**Supplied text**
==================================================
The significant declines in marriage among African-Americans and among the American middle class are the two most troubling declines. While getting married later in life is a good thing that has lead to higher success rates in marriage, not getting married at all is not good for people and not good for America. In Middle America and among the African-American community, marriage is in trouble!
These are the five major conclusions one can draw from the University of Virginia study:
- Marriage is an emerging dividing line between America’s moderately educated middle and those with college degrees.
- Marital quality is declining for the moderately educated middle but not for their highly educated peers.
- Divorce rates are up for moderately educated Americans, relative to those who are highly educated.
- The moderately educated middle is dramatically more likely than highly educated Americans to have children outside of marriage.
- The children of highly educated parents are now more likely than in the recent past to be living with their mother and father, while children with moderately educated parents are far less likely to be living with their mother and father.
==================================================
**Extracted information**
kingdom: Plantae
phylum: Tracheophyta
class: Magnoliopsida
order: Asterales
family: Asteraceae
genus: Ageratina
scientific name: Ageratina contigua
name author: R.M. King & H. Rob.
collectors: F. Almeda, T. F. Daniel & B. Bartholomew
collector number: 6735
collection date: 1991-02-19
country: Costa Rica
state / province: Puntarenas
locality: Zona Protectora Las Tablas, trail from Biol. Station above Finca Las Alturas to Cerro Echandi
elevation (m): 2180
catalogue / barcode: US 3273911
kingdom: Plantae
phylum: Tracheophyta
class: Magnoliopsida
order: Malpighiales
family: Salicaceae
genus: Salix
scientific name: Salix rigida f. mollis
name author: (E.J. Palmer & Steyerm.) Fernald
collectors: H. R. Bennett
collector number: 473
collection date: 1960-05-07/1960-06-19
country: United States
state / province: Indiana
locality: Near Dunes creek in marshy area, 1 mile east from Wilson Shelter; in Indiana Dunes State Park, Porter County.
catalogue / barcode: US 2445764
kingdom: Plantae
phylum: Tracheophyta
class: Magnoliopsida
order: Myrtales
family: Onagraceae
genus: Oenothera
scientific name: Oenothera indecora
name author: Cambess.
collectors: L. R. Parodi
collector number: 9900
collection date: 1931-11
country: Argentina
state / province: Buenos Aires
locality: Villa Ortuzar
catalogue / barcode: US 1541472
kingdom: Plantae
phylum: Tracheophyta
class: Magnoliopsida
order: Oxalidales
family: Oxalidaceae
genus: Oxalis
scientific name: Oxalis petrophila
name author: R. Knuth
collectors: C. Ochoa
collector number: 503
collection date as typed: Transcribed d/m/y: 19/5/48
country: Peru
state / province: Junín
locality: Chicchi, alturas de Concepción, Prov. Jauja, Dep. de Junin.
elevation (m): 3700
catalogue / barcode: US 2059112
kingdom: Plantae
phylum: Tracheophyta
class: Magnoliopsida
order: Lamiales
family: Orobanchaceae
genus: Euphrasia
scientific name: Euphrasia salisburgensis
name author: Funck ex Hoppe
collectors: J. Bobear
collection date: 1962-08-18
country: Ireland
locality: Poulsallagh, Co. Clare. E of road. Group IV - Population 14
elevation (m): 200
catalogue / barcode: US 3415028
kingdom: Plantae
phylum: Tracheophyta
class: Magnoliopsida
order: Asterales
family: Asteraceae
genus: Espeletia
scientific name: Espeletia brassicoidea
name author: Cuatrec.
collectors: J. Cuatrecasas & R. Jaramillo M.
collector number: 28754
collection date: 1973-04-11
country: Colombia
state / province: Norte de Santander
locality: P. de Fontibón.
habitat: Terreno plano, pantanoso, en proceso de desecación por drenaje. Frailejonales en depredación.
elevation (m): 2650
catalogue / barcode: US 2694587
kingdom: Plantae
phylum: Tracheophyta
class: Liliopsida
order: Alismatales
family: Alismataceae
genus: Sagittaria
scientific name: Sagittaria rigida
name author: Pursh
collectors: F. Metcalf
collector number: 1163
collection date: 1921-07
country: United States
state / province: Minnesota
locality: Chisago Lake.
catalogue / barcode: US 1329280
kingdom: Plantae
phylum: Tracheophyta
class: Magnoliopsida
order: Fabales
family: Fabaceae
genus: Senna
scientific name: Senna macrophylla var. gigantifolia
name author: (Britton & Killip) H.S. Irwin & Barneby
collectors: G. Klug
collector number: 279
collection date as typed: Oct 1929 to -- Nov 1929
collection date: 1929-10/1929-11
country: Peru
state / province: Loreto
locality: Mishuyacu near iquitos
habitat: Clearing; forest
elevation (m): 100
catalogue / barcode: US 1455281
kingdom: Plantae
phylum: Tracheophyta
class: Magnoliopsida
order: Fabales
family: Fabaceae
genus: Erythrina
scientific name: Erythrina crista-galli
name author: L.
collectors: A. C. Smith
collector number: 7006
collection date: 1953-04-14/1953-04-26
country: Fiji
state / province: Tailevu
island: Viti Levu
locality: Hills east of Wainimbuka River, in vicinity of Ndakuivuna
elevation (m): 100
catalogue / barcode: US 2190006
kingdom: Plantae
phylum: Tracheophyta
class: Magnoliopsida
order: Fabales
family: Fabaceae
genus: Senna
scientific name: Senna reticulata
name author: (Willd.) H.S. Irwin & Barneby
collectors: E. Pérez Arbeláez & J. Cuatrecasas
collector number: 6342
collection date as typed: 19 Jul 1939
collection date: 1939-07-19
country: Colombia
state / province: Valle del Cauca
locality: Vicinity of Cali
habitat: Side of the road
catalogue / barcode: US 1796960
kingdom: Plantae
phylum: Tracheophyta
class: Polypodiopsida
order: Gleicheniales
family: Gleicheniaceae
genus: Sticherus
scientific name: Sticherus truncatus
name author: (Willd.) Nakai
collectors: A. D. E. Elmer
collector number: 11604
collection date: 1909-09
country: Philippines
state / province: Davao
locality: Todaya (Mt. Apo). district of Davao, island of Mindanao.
==================================================
**Exercise instructions**
1. Reproduce the part of the passage on marriage decline that opens with the words containing "The significant declines" and closes with "with college degrees.".
2. According to the passage on marriage decline, which university carried out the study it draws conclusions from?
3. Write the next part of the passage on marriage decline, picking up after its final sentence.
The records have nothing to do with what is asked here.

**Responses for each task**
1.
The significant declines in marriage among African-Americans and among the American middle class are the two most troubling declines. While getting married later in life is a good thing that has lead to higher success rates in marriage, not getting married at all is not good for people and not good for America. In Middle America and among the African-American community, marriage is in trouble!
These are the five major conclusions one can draw from the University of Virginia study:
- Marriage is an emerging dividing line between America’s moderately educated middle and those with college degrees.

2. The University of Virginia.

3.
Their most stunning summary statement of the report reads as follows:
“So the United States is increasingly a separate and unequal nation when it comes to the institution of marriage. Marriage is in danger of becoming a luxury good attainable only to those with the material and cultural means to grab hold of it. The marginalization of marriage in Middle America is especially worrisome, because this institution has long served the American experiment in democracy as an engine of the American Dream, a seedbed of virtue for children, and one of the few sources of social solidarity in a nation that otherwise prizes individual liberty.”
Just imagine—the most fundamental and central component of American society—the glue of our socialization process for the total of American history (and for nearly 6000 years of recorded world history) has been marriage. There has been no more important “glue” for the social structure of America than marriage. Any threat to the sanctity or importance of marriage between two people puts our society at risk.
In the end, we believe the University of Virginia should have added a 6th conclusion: There is great danger for the Republic when people in love choose to stay “single” and not make the commitment of love so prevalent in our history as a nation.
Don’t be fooled into thinking that the great social traditions of America will continue without marriage. Don’t think that spending most of your life without someone is good for you or good for America. Everybody needs somebody. Of that you can be sure.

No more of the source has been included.